(Stored records)
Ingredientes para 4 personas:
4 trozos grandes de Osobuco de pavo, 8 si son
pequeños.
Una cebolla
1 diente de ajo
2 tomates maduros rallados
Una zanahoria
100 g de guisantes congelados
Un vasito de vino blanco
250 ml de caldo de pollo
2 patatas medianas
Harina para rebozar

---

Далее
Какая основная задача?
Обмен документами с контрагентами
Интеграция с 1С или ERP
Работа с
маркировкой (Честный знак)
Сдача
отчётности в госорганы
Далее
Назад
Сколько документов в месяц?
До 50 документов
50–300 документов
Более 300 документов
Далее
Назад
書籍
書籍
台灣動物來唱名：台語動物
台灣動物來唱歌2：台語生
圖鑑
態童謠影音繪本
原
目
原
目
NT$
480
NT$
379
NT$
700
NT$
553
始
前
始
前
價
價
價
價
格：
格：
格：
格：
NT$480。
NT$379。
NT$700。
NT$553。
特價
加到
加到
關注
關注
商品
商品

--

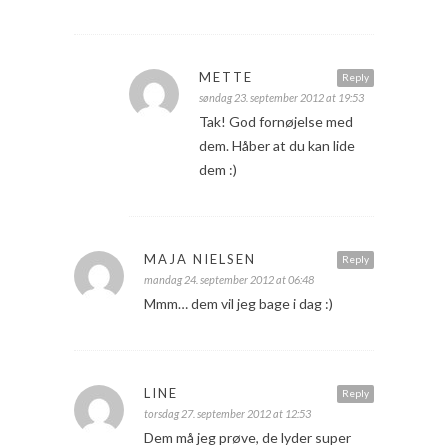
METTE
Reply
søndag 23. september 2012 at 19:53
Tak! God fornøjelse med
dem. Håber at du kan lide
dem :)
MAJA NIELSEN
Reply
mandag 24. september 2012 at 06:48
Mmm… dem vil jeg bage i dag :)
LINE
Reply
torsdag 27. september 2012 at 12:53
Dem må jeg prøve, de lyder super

[Instructions for the task]
Give back, exactly as written, the stretch from the line with "MAJA NIELSEN" through the line with "Dem må jeg prøve, de lyder super", and no other lines from the records above.

[Result for this task]
MAJA NIELSEN
Reply
mandag 24. september 2012 at 06:48
Mmm… dem vil jeg bage i dag :)
LINE
Reply
torsdag 27. september 2012 at 12:53
Dem må jeg prøve, de lyder super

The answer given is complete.